# Où allons-nous !!



## Mum2 (22 Août 2022)

Petit coup de gueule du soir... Je pense ne pas être la seule à avoir vu passer l'info concernant les nouvelles embauches en crèche... Pour pallier au manque de personnel quiconque pourra être embauché, sans expérience, sans formation... Si une formation sur le tas... Bref alors que nous ass mat devons avoir validé l'évaluation, passé les épreuves du CAP, se justifier sans cesse auprès de la PMI, avoir un domicile irréprochable... Et dire que beaucoup de parents préfèrent la crèche car ils n'ont pas confiance aux ass mat... On aura tout vu...


----------



## liline17 (23 Août 2022)

* [DONNÉES]:

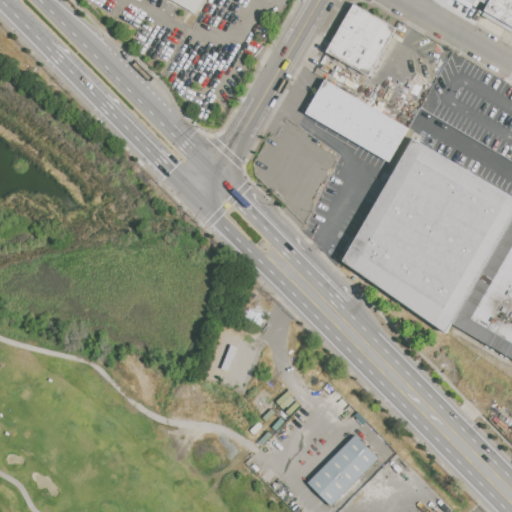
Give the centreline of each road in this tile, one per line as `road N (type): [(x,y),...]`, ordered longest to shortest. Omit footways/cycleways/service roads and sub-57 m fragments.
road 1 (primary): [(511,489),(340,322)]
road 2 (primary): [(47,47),(195,194)]
road 3 (residential): [(319,0),(216,172)]
road 4 (primary): [(342,302),(216,172)]
road 5 (primary): [(195,194),(294,292)]
road 6 (primary): [(163,120),(68,23)]
road 7 (residential): [(400,0),(511,64)]
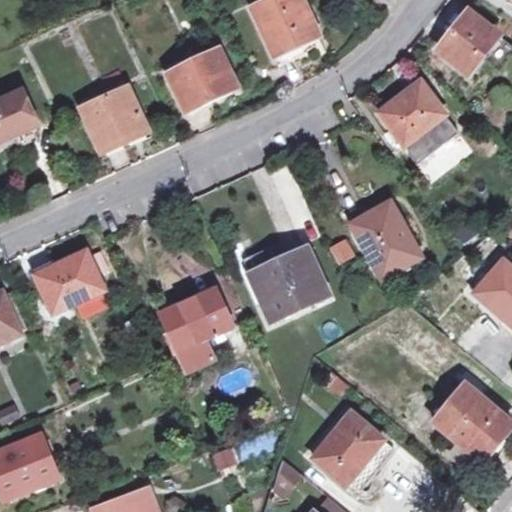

* [À COMPLÉTER]:
a. D'après l'extrait, pourquoi beaucoup de parents préfèrent-ils la crèche ?
b. Réécrivez tout le passage de l'extrait qui va de « ## Mum2 (22 » jusqu'à « aura tout vu... », en mettant « garderie » à la place de « crèche ».

* [CORRIGÉ]:
a. Parce qu'ils n'ont pas confiance aux ass mat.

b.
## Mum2 (22 Août 2022)

Petit coup de gueule du soir... Je pense ne pas être la seule à avoir vu passer l'info concernant les nouvelles embauches en garderie... Pour pallier au manque de personnel quiconque pourra être embauché, sans expérience, sans formation... Si une formation sur le tas... Bref alors que nous ass mat devons avoir validé l'évaluation, passé les épreuves du CAP, se justifier sans cesse auprès de la PMI, avoir un domicile irréprochable... Et dire que beaucoup de parents préfèrent la garderie car ils n'ont pas confiance aux ass mat... On aura tout vu...